- _Lo que harás_
• A. Indica si cada afirmación concuerda con el texto sobre los hermanos Coen y responde sí o no, citando textualmente las palabras que lo deciden. (i) Simplemente sangre fue la primera película de los Coen. (ii) Fargo se estrenó en 1991. (iii) Simplemente sangre incluía referencias al cine de Ákira Kurosawa.
• B. Reescribe de forma más breve el párrafo del texto sobre los hermanos Coen que comienza con "Esa capacidad de hacer películas" y conserva sus datos principales.
• C. Responde estas preguntas según el texto sobre los hermanos Coen.
(i) ¿En qué año filmaron los Coen Simplemente sangre?
(ii) ¿A qué tipo de literatura de Dashiell Hammett y James M. Cain aludía ese filme?
(iii) ¿Qué película de 2001 se menciona entre las joyas del cine estadounidense?

- _Texto de origen_
▼▼▼

Ha corrido mucha agua bajo el puente desde que los hermanos Ethan y Joel Coen filmaron Simplemente sangre (1984), su oscura y deslumbrante ópera prima. El filme incluía algunas referencias al cine de Alfred Hitchcock y a la literatura detectivesca de Dashiell Hammett y James M. Cain: preludio reservado de las múltiples influencias que nutrirán la posterior filmografía “coeniana”, desde Sigmund Freud, Ákira Kurosawa y el film noir hasta el teatro del absurdo, el Coyote y el Correcaminos.
Esa capacidad de hacer películas como cajas de Pandora, ese virtuoso estilo del “todo cabe”, ha dado lugar a una filmografía singular, cargada de un corrosivo cinismo, una cinefilia enciclopédica y unos personajes torpes hasta la fatalidad. De esas cintas han surgido algunas joyas del cine estadounidense de las últimas décadas, como Barton Fink (1991), Fargo (1995) y El hombre que no estaba ahí (2001).

▲▲▲

- _Fragmentos de datos_

▼▼▼

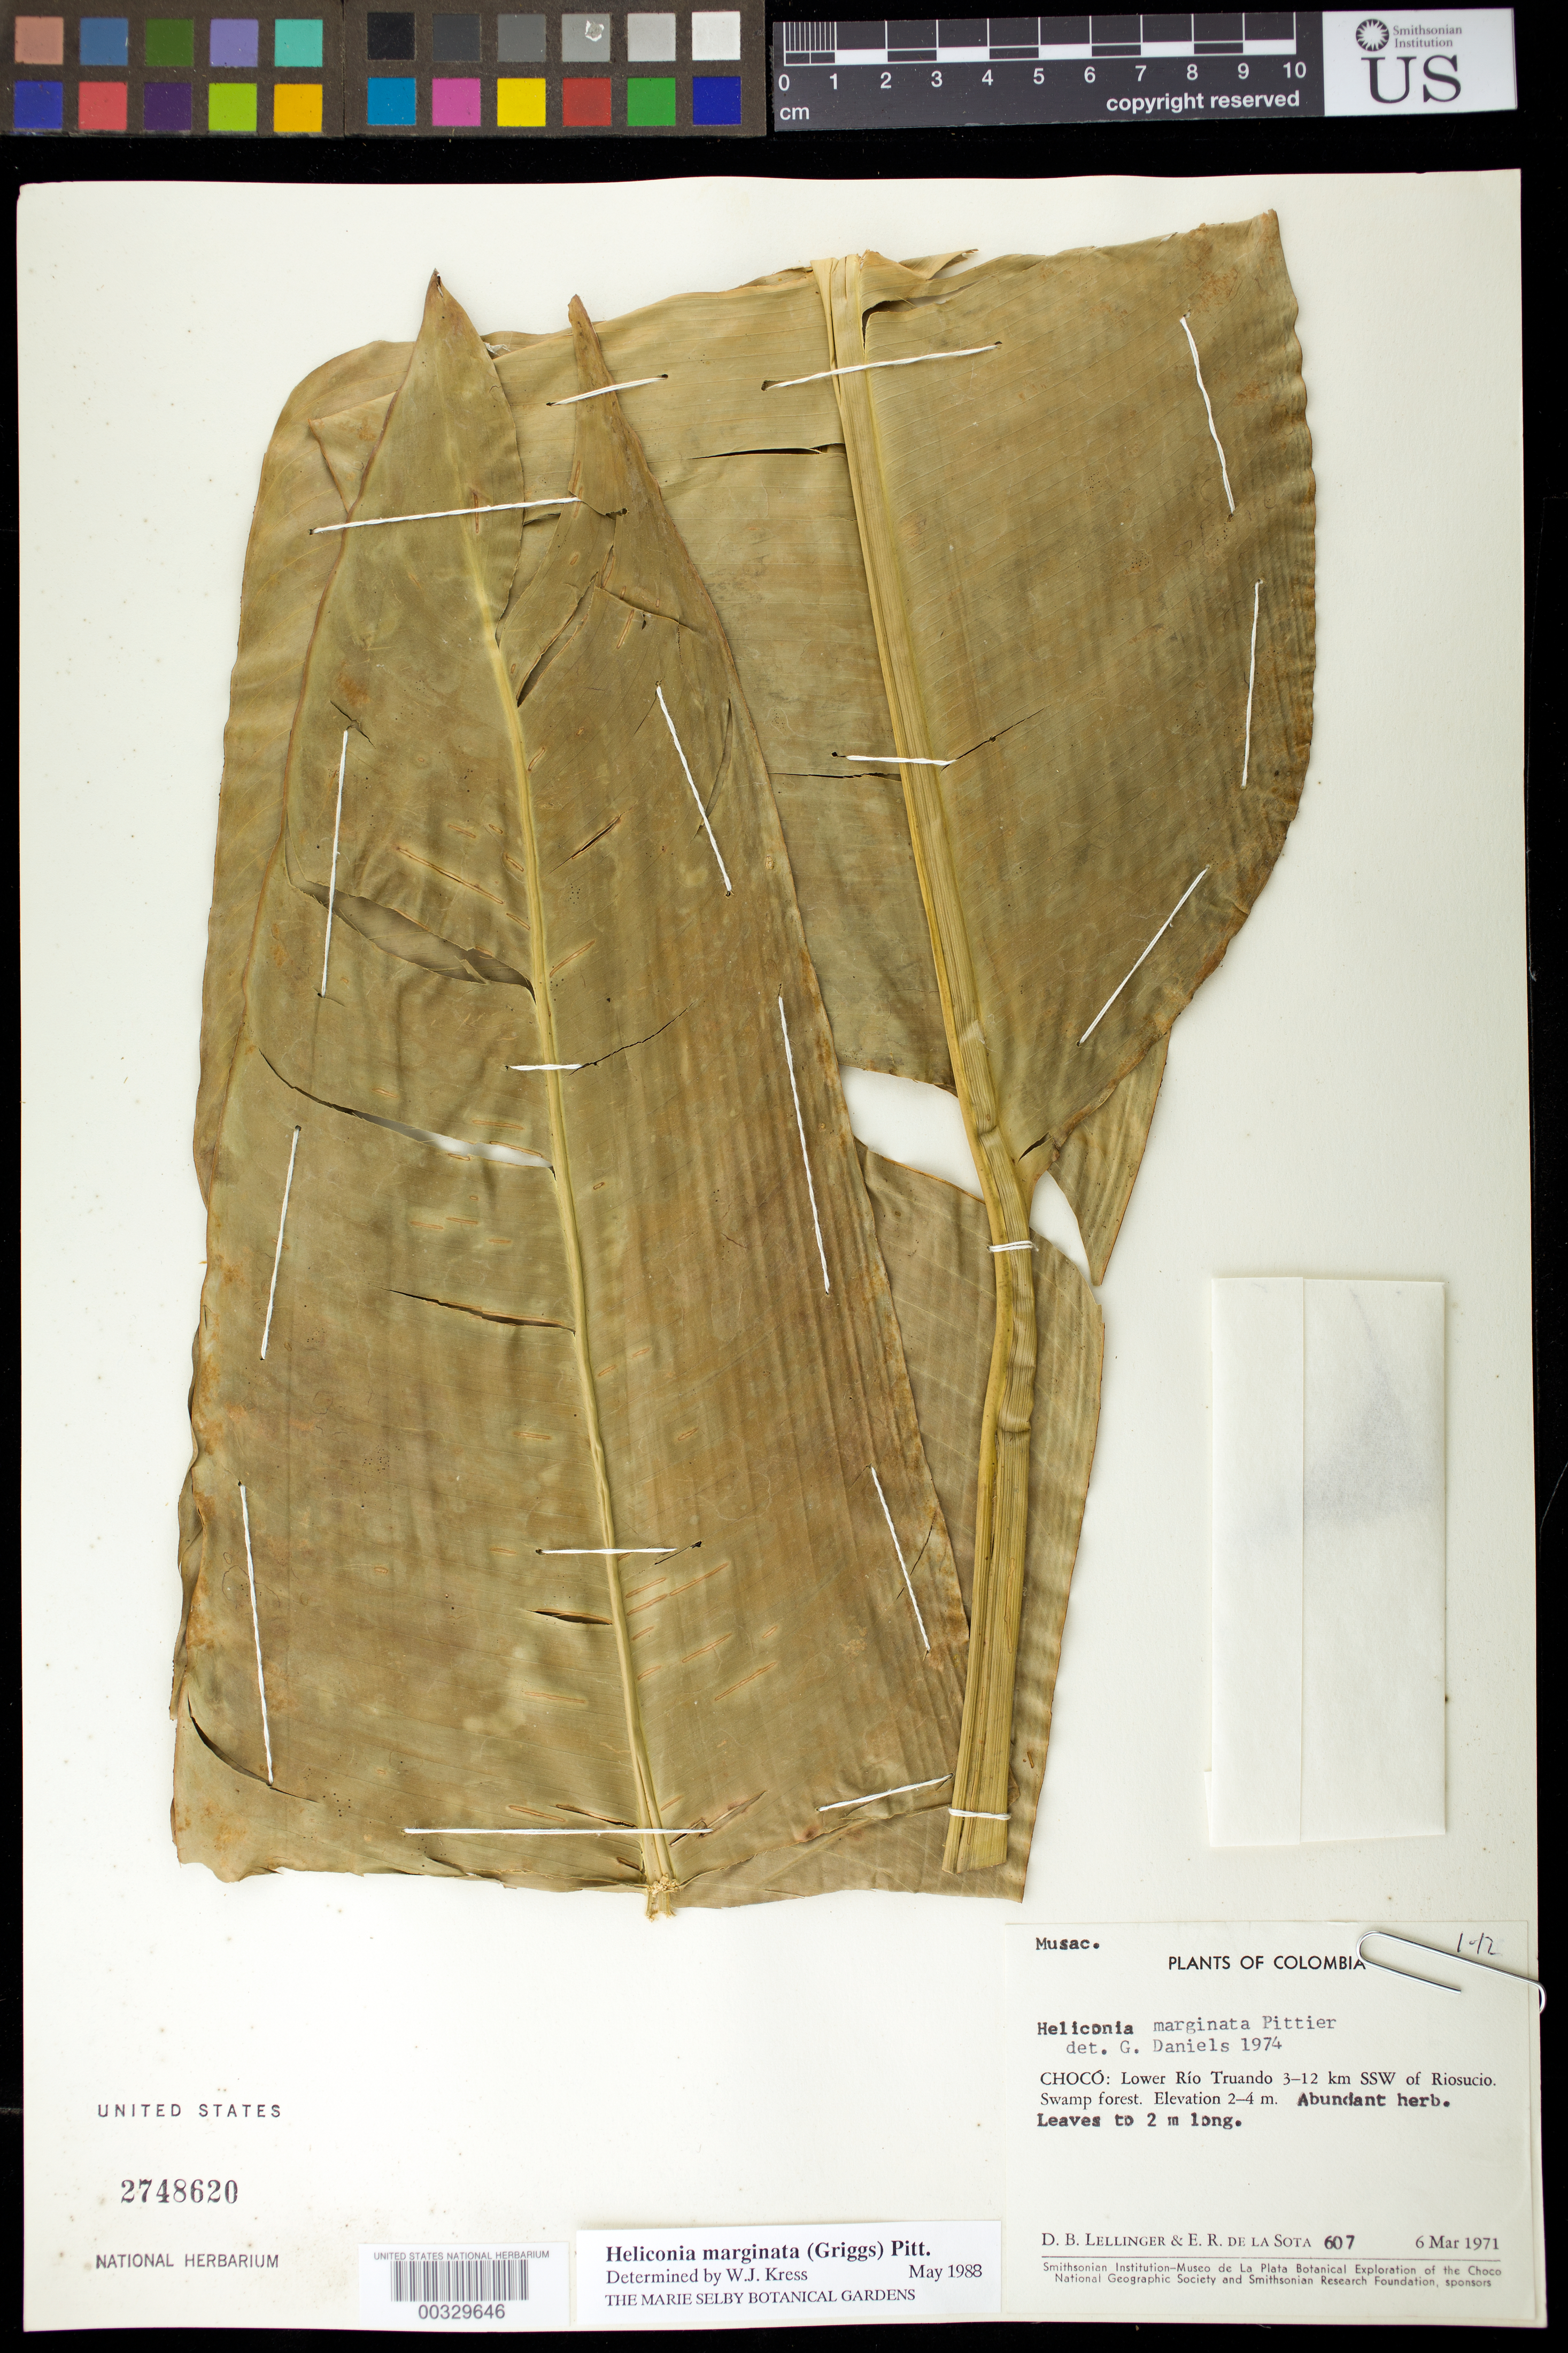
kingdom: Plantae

▲▲▲
▼▼▼

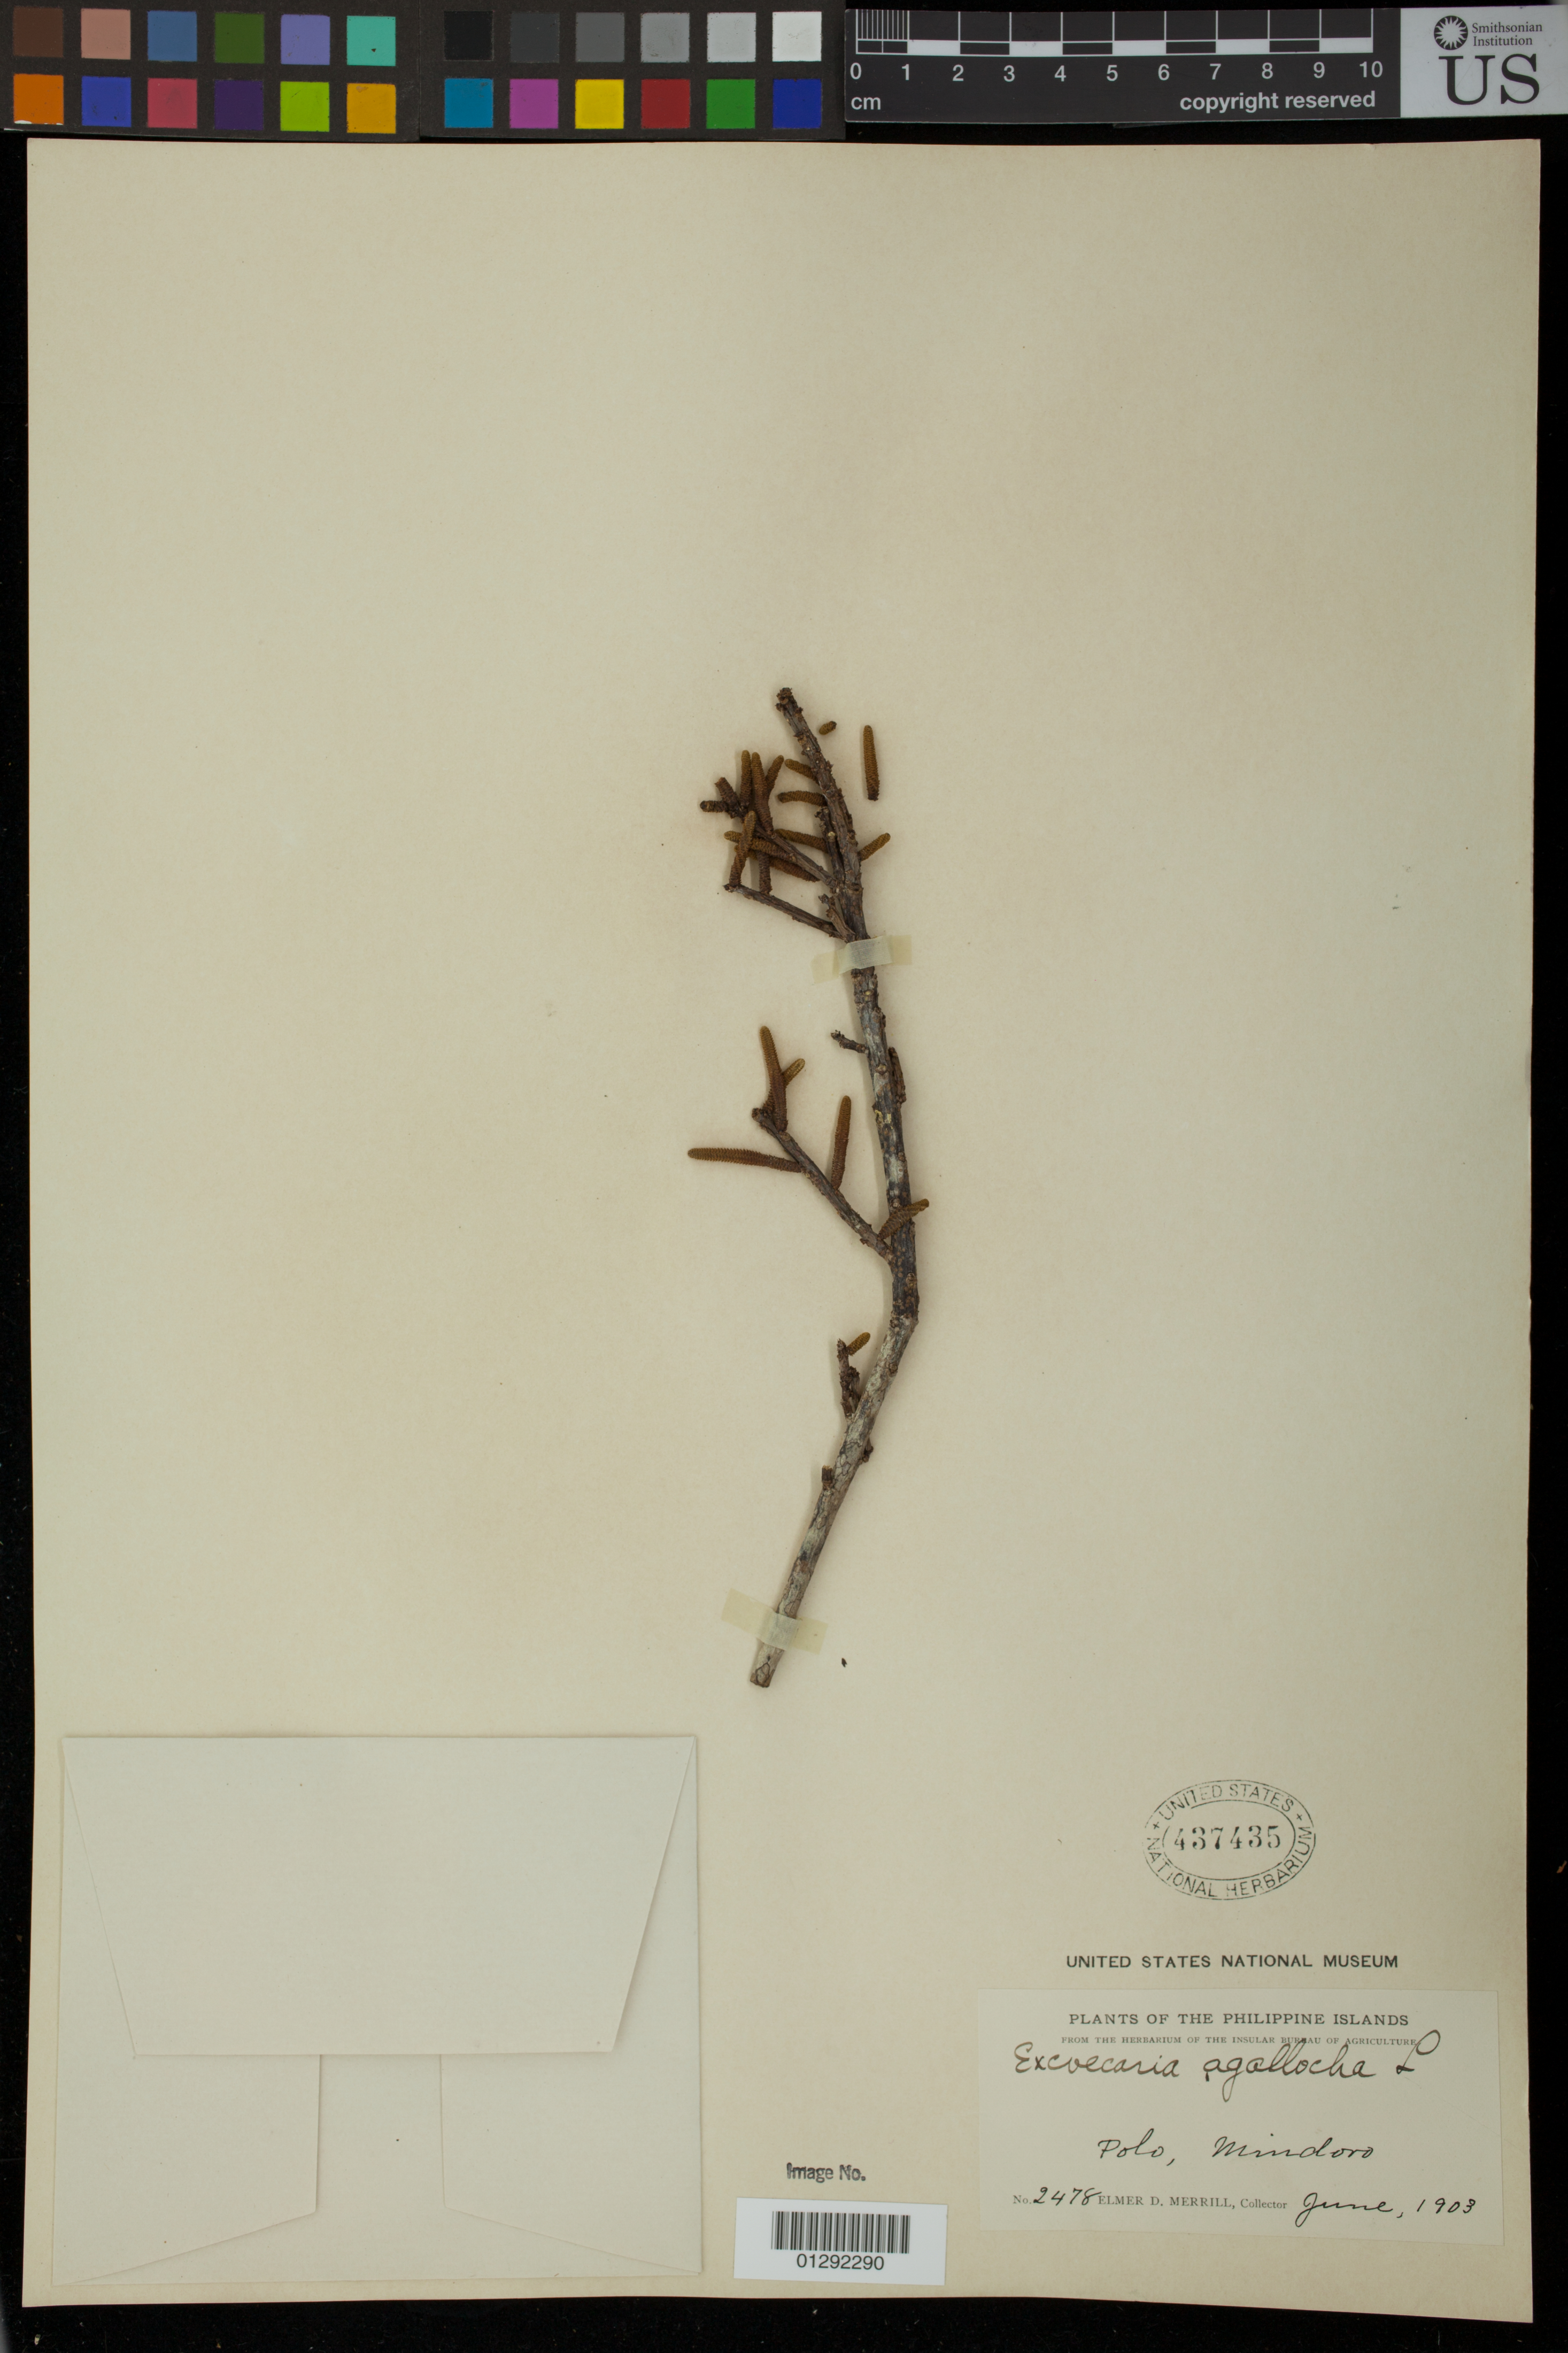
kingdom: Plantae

▲▲▲

- _Respuestas correctas_
• A.
(i) Sí: "su oscura y deslumbrante ópera prima".
(ii) No: "Fargo (1995)".
(iii) No: "El filme incluía algunas referencias al cine de Alfred Hitchcock y a la literatura detectivesca de Dashiell Hammett y James M. Cain".

• B. El estilo del "todo cabe" ha producido una filmografía singular, marcada por un cinismo corrosivo, una cinefilia enciclopédica y personajes torpes hasta la fatalidad. De ella han salido joyas del cine estadounidense reciente, como Barton Fink (1991), Fargo (1995) y El hombre que no estaba ahí (2001).

• C.
(i) En 1984.
(ii) A la literatura detectivesca.
(iii) El hombre que no estaba ahí.